= Beginning of Section =
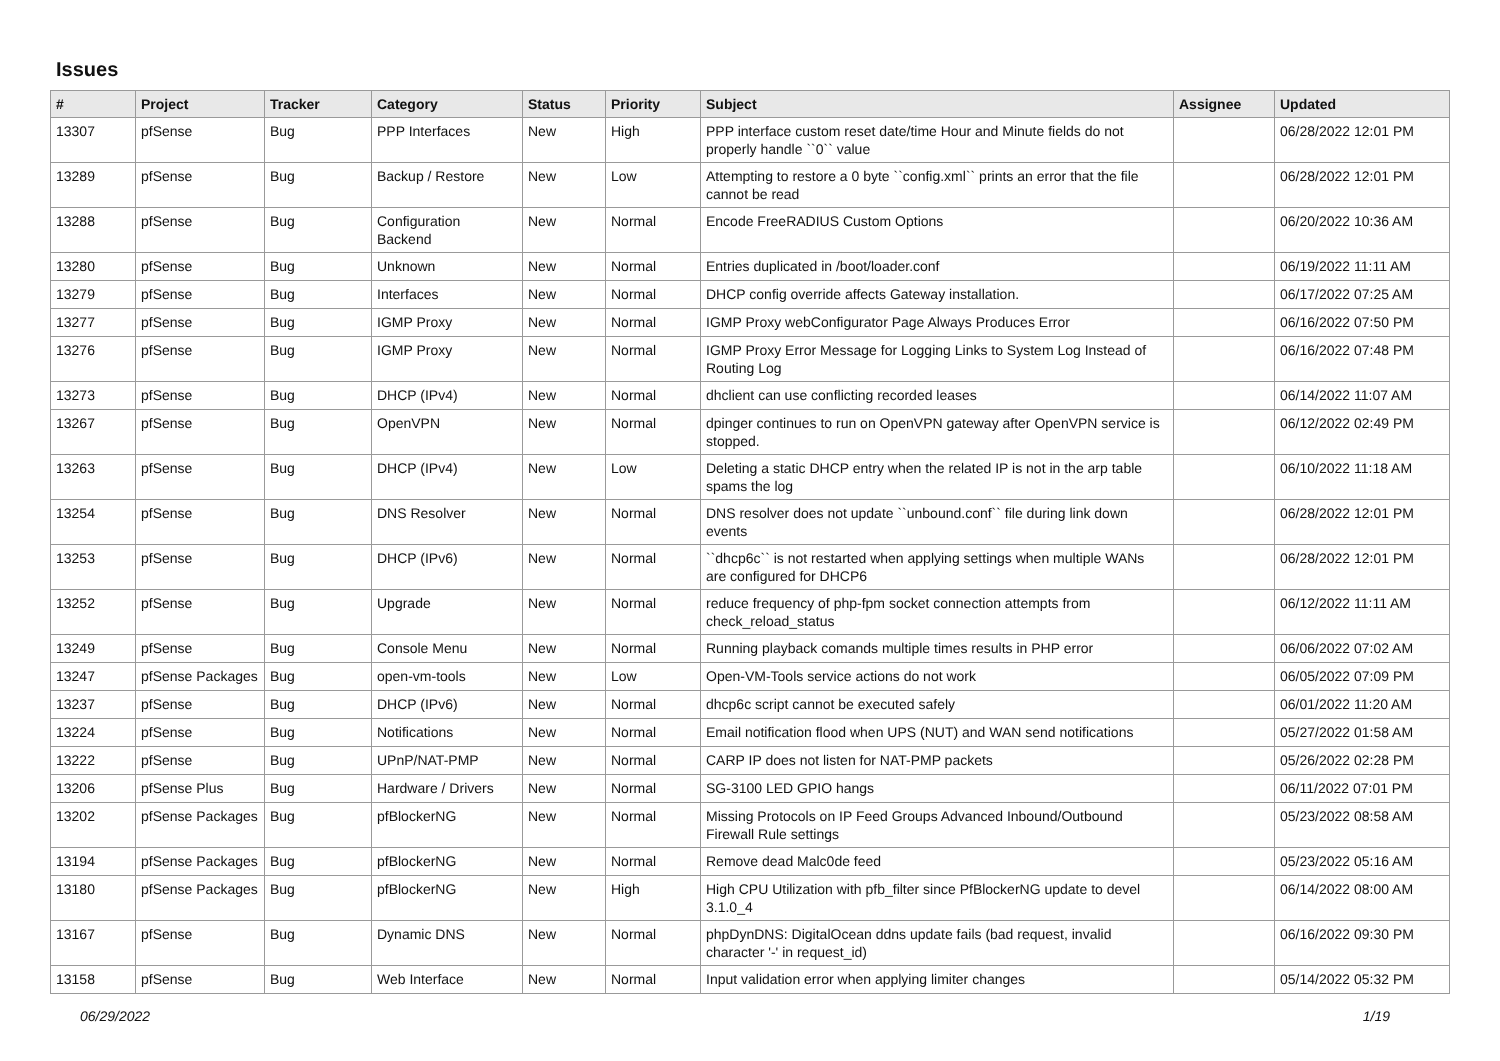Issues
| # | Project | Tracker | Category | Status | Priority | Subject | Assignee | Updated |
| --- | --- | --- | --- | --- | --- | --- | --- | --- |
| 13307 | pfSense | Bug | PPP Interfaces | New | High | PPP interface custom reset date/time Hour and Minute fields do not properly handle ``0`` value | | 06/28/2022 12:01 PM |
| 13289 | pfSense | Bug | Backup / Restore | New | Low | Attempting to restore a 0 byte ``config.xml`` prints an error that the file cannot be read | | 06/28/2022 12:01 PM |
| 13288 | pfSense | Bug | Configuration Backend | New | Normal | Encode FreeRADIUS Custom Options | | 06/20/2022 10:36 AM |
| 13280 | pfSense | Bug | Unknown | New | Normal | Entries duplicated in /boot/loader.conf | | 06/19/2022 11:11 AM |
| 13279 | pfSense | Bug | Interfaces | New | Normal | DHCP config override affects Gateway installation. | | 06/17/2022 07:25 AM |
| 13277 | pfSense | Bug | IGMP Proxy | New | Normal | IGMP Proxy webConfigurator Page Always Produces Error | | 06/16/2022 07:50 PM |
| 13276 | pfSense | Bug | IGMP Proxy | New | Normal | IGMP Proxy Error Message for Logging Links to System Log Instead of Routing Log | | 06/16/2022 07:48 PM |
| 13273 | pfSense | Bug | DHCP (IPv4) | New | Normal | dhclient can use conflicting recorded leases | | 06/14/2022 11:07 AM |
| 13267 | pfSense | Bug | OpenVPN | New | Normal | dpinger continues to run on OpenVPN gateway after OpenVPN service is stopped. | | 06/12/2022 02:49 PM |
| 13263 | pfSense | Bug | DHCP (IPv4) | New | Low | Deleting a static DHCP entry when the related IP is not in the arp table spams the log | | 06/10/2022 11:18 AM |
| 13254 | pfSense | Bug | DNS Resolver | New | Normal | DNS resolver does not update ``unbound.conf`` file during link down events | | 06/28/2022 12:01 PM |
| 13253 | pfSense | Bug | DHCP (IPv6) | New | Normal | ``dhcp6c`` is not restarted when applying settings when multiple WANs are configured for DHCP6 | | 06/28/2022 12:01 PM |
| 13252 | pfSense | Bug | Upgrade | New | Normal | reduce frequency of php-fpm socket connection attempts from check_reload_status | | 06/12/2022 11:11 AM |
| 13249 | pfSense | Bug | Console Menu | New | Normal | Running playback comands multiple times results in PHP error | | 06/06/2022 07:02 AM |
| 13247 | pfSense Packages | Bug | open-vm-tools | New | Low | Open-VM-Tools service actions do not work | | 06/05/2022 07:09 PM |
| 13237 | pfSense | Bug | DHCP (IPv6) | New | Normal | dhcp6c script cannot be executed safely | | 06/01/2022 11:20 AM |
| 13224 | pfSense | Bug | Notifications | New | Normal | Email notification flood when UPS (NUT) and WAN send notifications | | 05/27/2022 01:58 AM |
| 13222 | pfSense | Bug | UPnP/NAT-PMP | New | Normal | CARP IP does not listen for NAT-PMP packets | | 05/26/2022 02:28 PM |
| 13206 | pfSense Plus | Bug | Hardware / Drivers | New | Normal | SG-3100 LED GPIO hangs | | 06/11/2022 07:01 PM |
| 13202 | pfSense Packages | Bug | pfBlockerNG | New | Normal | Missing Protocols on IP Feed Groups Advanced Inbound/Outbound Firewall Rule settings | | 05/23/2022 08:58 AM |
| 13194 | pfSense Packages | Bug | pfBlockerNG | New | Normal | Remove dead Malc0de feed | | 05/23/2022 05:16 AM |
| 13180 | pfSense Packages | Bug | pfBlockerNG | New | High | High CPU Utilization with pfb_filter since PfBlockerNG update to devel 3.1.0_4 | | 06/14/2022 08:00 AM |
| 13167 | pfSense | Bug | Dynamic DNS | New | Normal | phpDynDNS: DigitalOcean ddns update fails (bad request, invalid character '-' in request_id) | | 06/16/2022 09:30 PM |
| 13158 | pfSense | Bug | Web Interface | New | Normal | Input validation error when applying limiter changes | | 05/14/2022 05:32 PM |
06/29/2022 1/19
= End of Section =
Work request: In the data above, start at the line that has "events | | 06/28/2022 12:01 PM |", stop after the line that has "DHCP6 | | 06/28/2022 12:01 PM |", and print every line in between exactly as it stands.

Exercise response:
| 13254 | pfSense | Bug | DNS Resolver | New | Normal | DNS resolver does not update ``unbound.conf`` file during link down events | | 06/28/2022 12:01 PM |
| 13253 | pfSense | Bug | DHCP (IPv6) | New | Normal | ``dhcp6c`` is not restarted when applying settings when multiple WANs are configured for DHCP6 | | 06/28/2022 12:01 PM |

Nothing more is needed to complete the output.